Hubo un tiempo en el que salías a la calle, ibas de fiesta, hacías locuras, bailabas descalza sobre una mesa, te vestías de hippie, besabas a alguien indebido, comías en un restaurante de lujo... tantas y tantas cosas... y sólo se enteraban quienes estaban contigo en esos momentos o, como mucho, unos pocos más a quienes se lo contaba otra persona.

Un tiempo en el que los recuerdos eran las entradas de un concierto, unas fotos de amanecida por 25 pesetas en un fotomatón, o arena de la playa en un bolsillo trasero del pantalón.

Hace poco nos habríamos reído si nos hubiesen dicho que íbamos a explicarle a todo el mundo lo que hemos desayunado un domingo o cómo nos queda un color de uñas, o lo que leímos ayer, o la música que estamos escuchando justo ahora. Y que toda esa información íbamos a regalarla de manera gratuita a miles de empresas felices de saber lo que hay en nuestras cabezas, cuáles son nuestros gustos y necesidades. Y, de paso, a millones de ojos curiosos que creerán así conocerte.

Ahora no hay dónde esconderse: porque no vale con que tú lo cuentes, es que cualquiera lo cuenta por ti. Los móviles con sus cámaras y sus redes sociales han invadido hasta el más pequeño resquicio de nuestra privacidad, y de manera inmediata todo está al alcance de todos.

Y ha cambiado también la manera de hacer periodismo, cuando muchos medios se nutren de lo que los ciudadanos anónimos cuelgan gratis en las redes, sin apenas contrastar y sin tiempo (ni interés) para la réplica.
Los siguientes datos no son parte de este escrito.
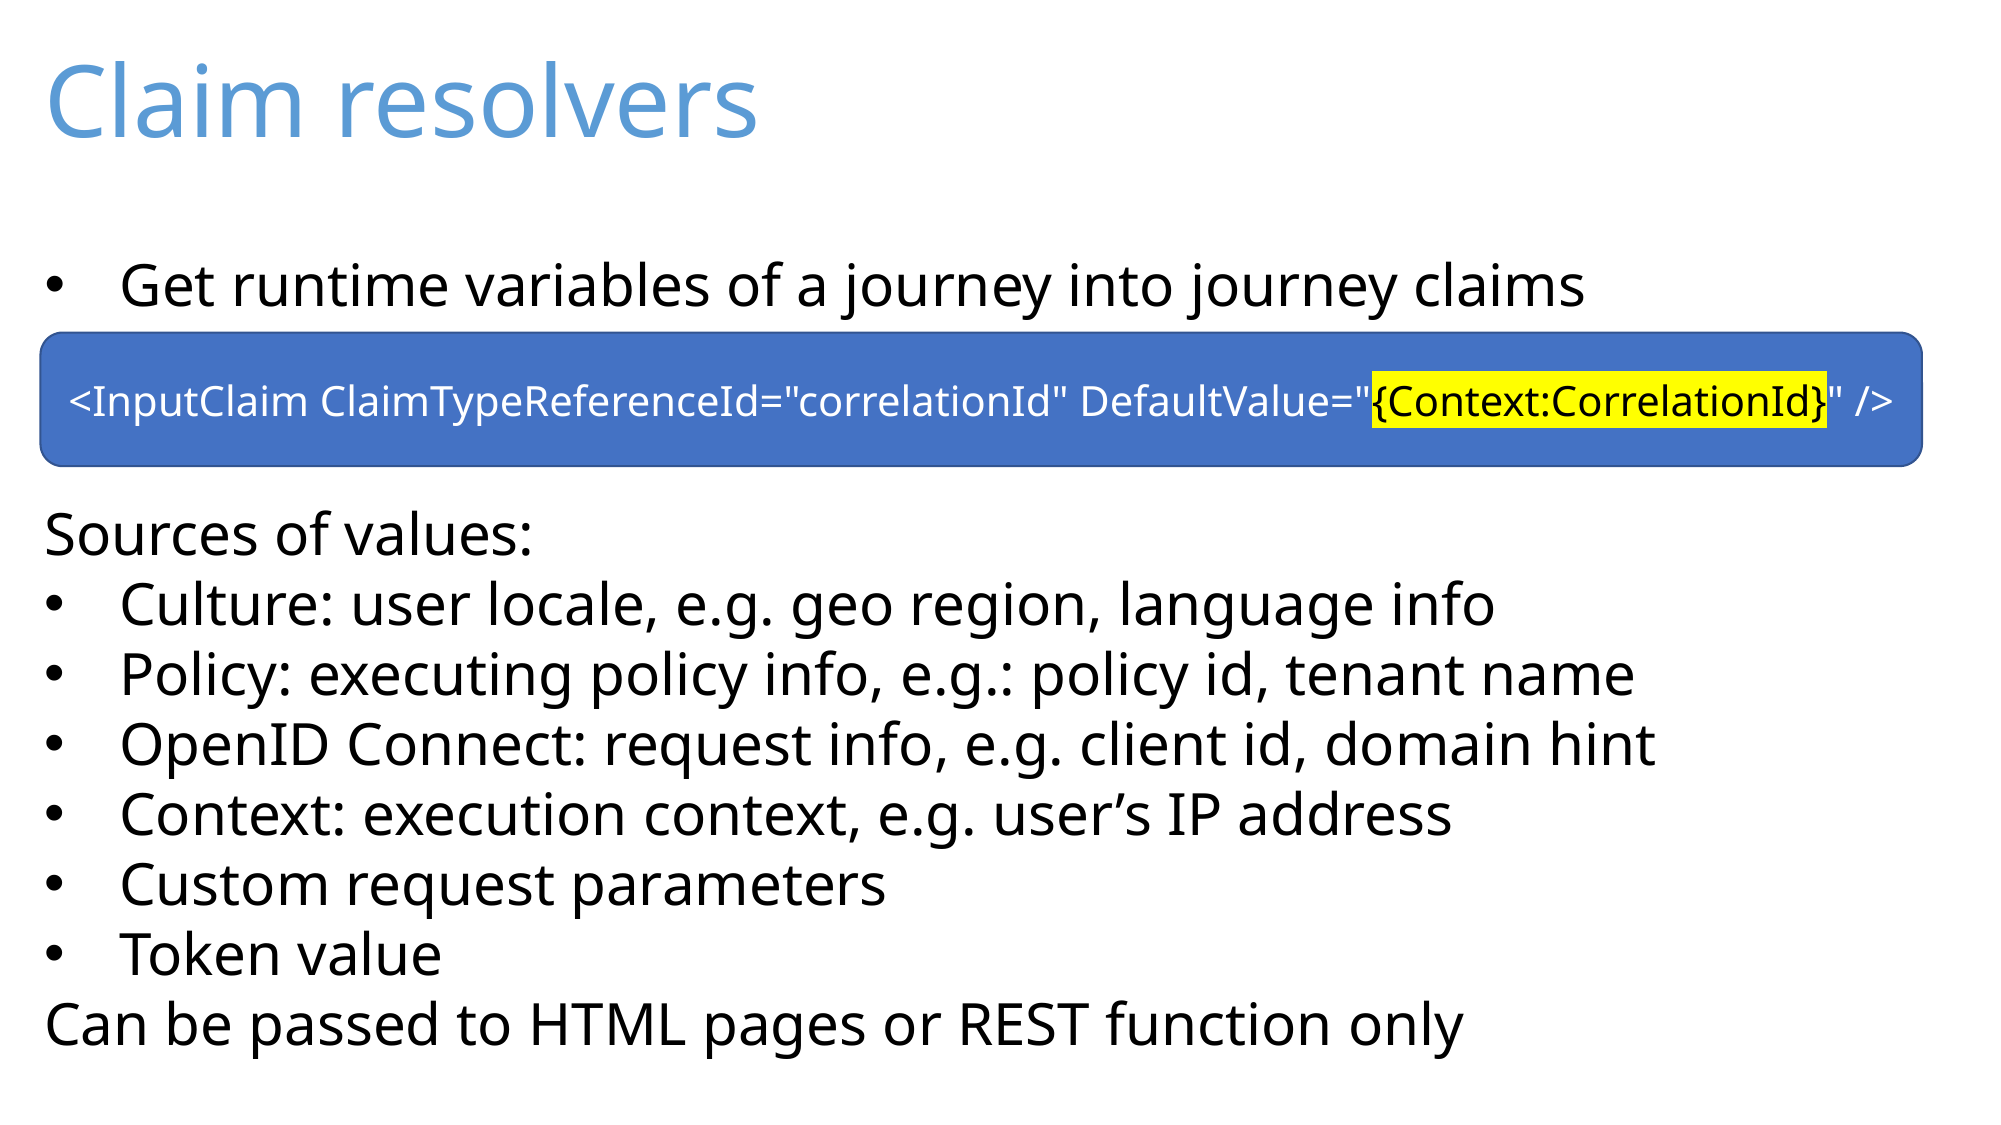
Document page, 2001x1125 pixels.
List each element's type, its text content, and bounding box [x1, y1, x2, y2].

Por supuesto no seré yo quien escriba contra la difusión de la información, pero creo que, una vez más, la tecnología ha ido por delante de la vida y se ha saltado todos los límites que nos mantenían seguros. Sobre todo porque en este tiempo de prisa y de usar y tirar, es facilísimo crear héroes o mitos y a la vez destruir una vida con unas simples imágenes en un momento complicado. Que todos hemos hecho tonterías y guardamos en nuestro bagaje actos inapropiados, pero antes como mucho se reían de ti en tu barrio y ahora eres carne de chanza internacional. Y para siempre, que el dichoso internet puede recordarle a todo quisqui dentro de 20 años que eras tú el que fumaba impasible a la puerta de un club deportivo mientras expulsaban a tu acompañante medio desnuda. Tu nombre, tus apellidos, toda tu vida expuesta en un segundo, el universo entero opinando sobre ti, tus circunstancias y tus acciones.
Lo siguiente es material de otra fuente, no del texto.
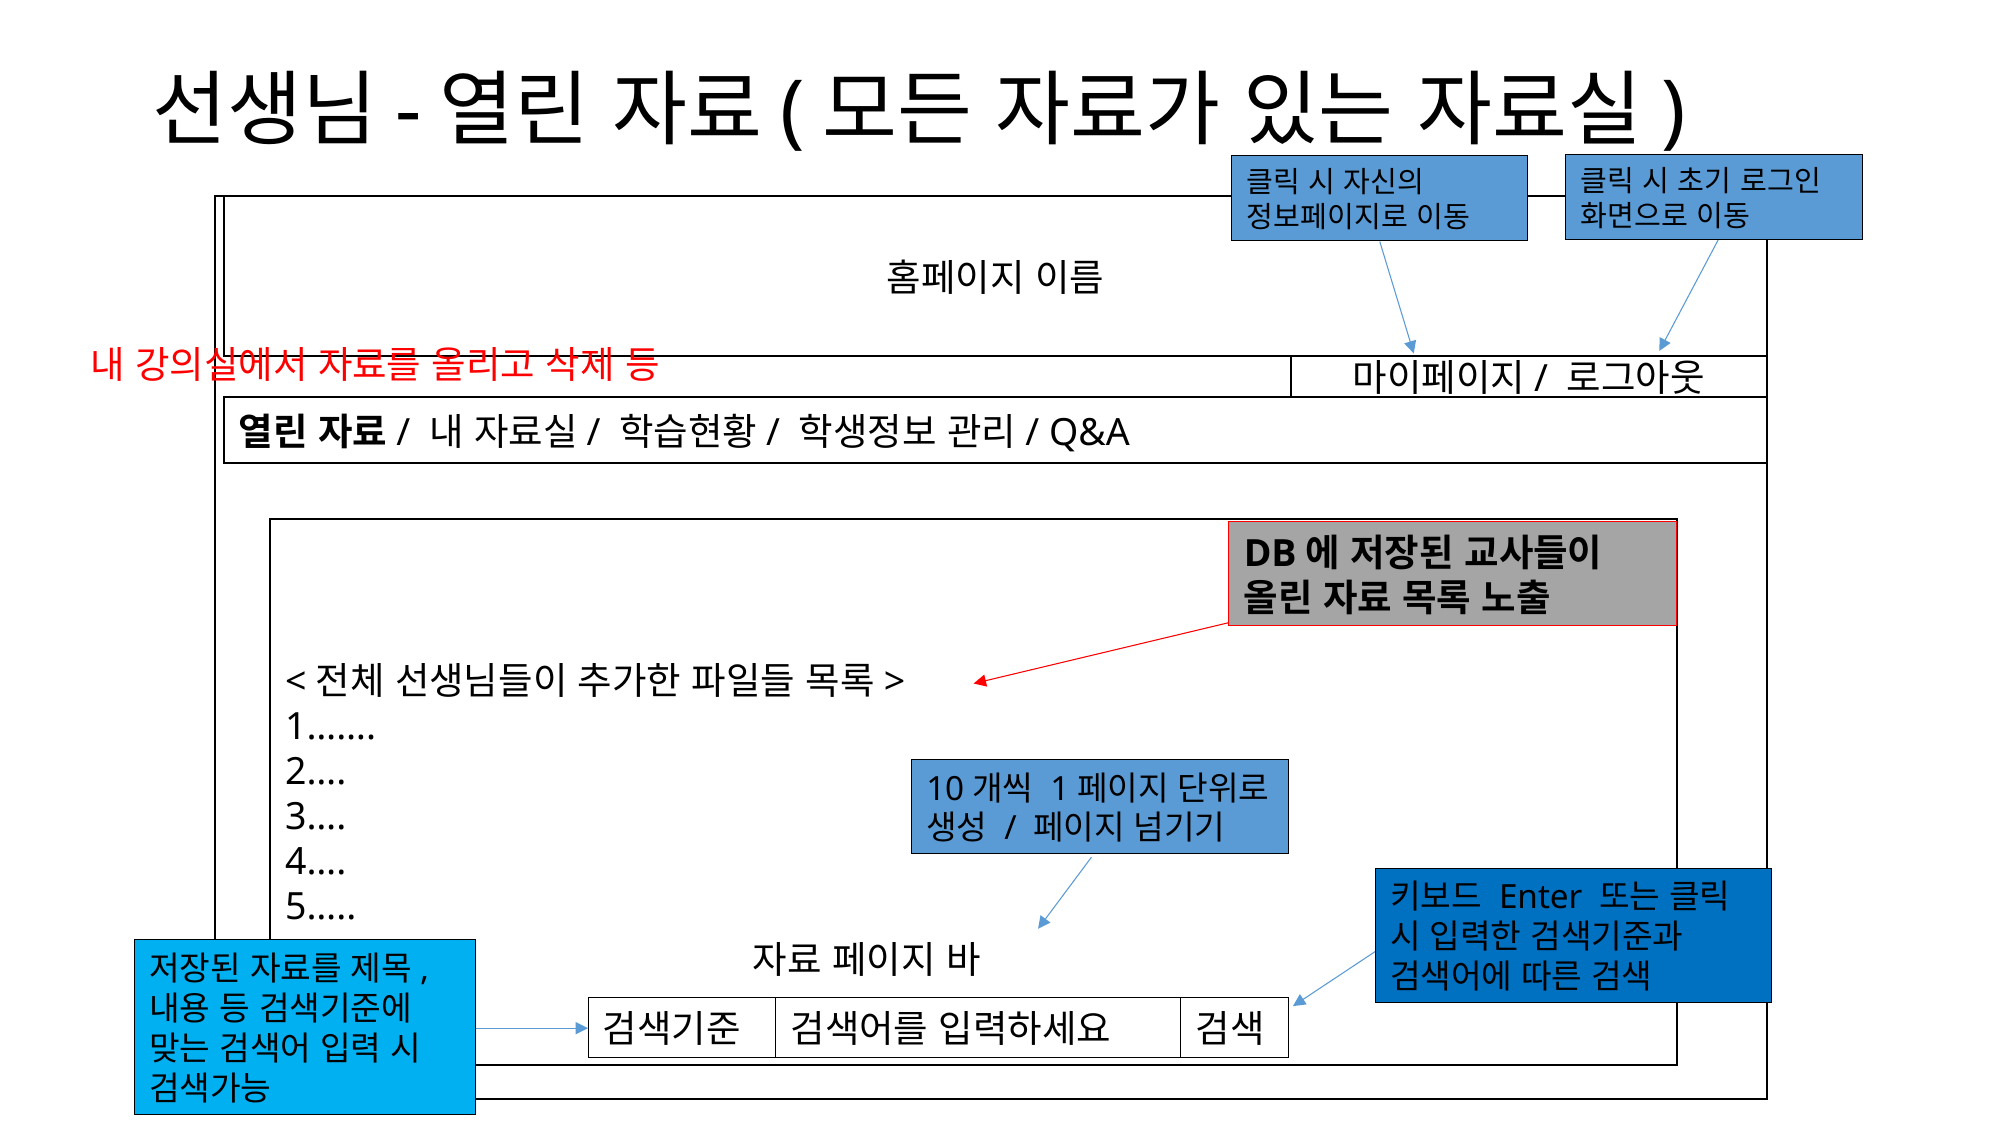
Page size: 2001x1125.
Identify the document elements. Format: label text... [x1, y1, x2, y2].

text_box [134, 154, 1863, 1117]
text_box 내 강의실에서 자료를 올리고 삭제 등 [75, 333, 134, 394]
title 선생님-열린 자료(모든 자료가 있는 자료실) [137, 59, 1810, 154]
En algún momento habrá que pararse a pensar lo que compartimos, sobre todo sin el consentimiento de los protagonistas, porque para determinar si existe un delito y, en su caso castigarlo y repararlo, se necesita tiempo y dinero y el mal ya está hecho.
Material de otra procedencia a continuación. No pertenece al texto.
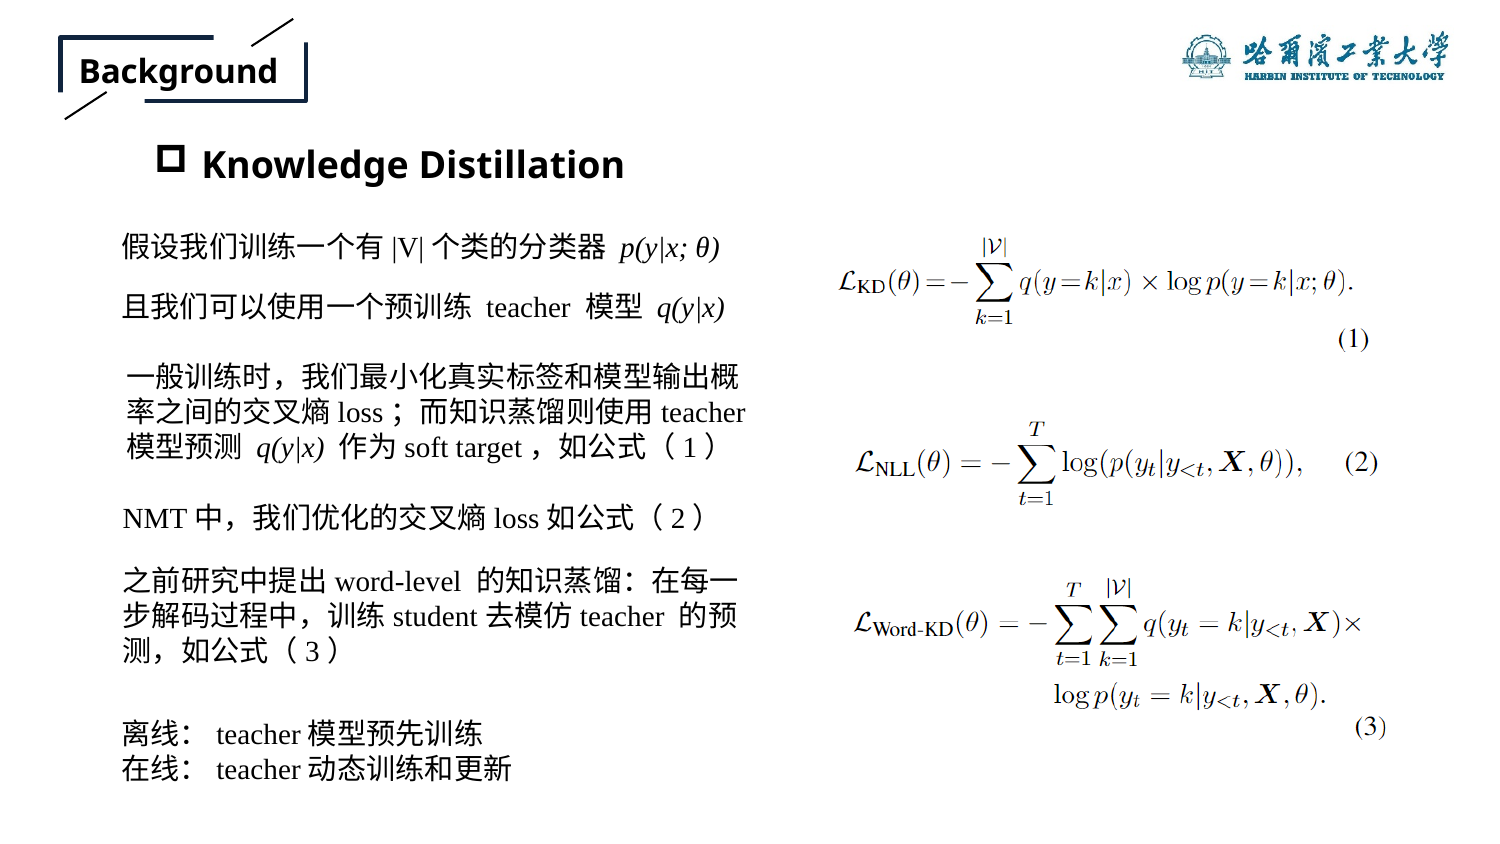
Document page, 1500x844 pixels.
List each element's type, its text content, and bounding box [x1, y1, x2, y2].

text_box 之前研究中提出word-level 的知识蒸馏：在每一步解码过程中，训练student去模仿teacher 的预测，如公式（3） [108, 554, 775, 675]
text_box Knowledge Distillation [139, 133, 641, 194]
picture [822, 220, 1389, 360]
text_box NMT中，我们优化的交叉熵loss如公式（2） [108, 491, 775, 542]
text_box 且我们可以使用一个预训练 teacher 模型 q(y|x) [106, 281, 774, 331]
text_box 假设我们训练一个有|V|个类的分类器 p(y|x; θ) [106, 220, 774, 271]
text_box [17, 18, 349, 120]
text_box 一般训练时，我们最小化真实标签和模型输出概率之间的交叉熵loss；而知识蒸馏则使用teacher模型预测 q(y|x) 作为soft target，如公式（1） [111, 351, 779, 471]
picture [822, 572, 1407, 747]
picture [1179, 25, 1454, 87]
picture [818, 410, 1412, 518]
text_box 离线：teacher模型预先训练 在线：teacher动态训练和更新 [106, 708, 774, 793]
También habría que plantearse por qué, teniendo toda la información y la cultura al alcance de todos los bolsillos y posibilidades, hay quien opta por hartarse a videos de gente chocando contra farolas o explotando petardos en su trasero. Pero de esto ya no tienen culpa estos tiempos de redes e internet, porque la estupidez humana es tradicionalmente infinita, pero ahora además imborrable y repetible miles de veces en una pantalla.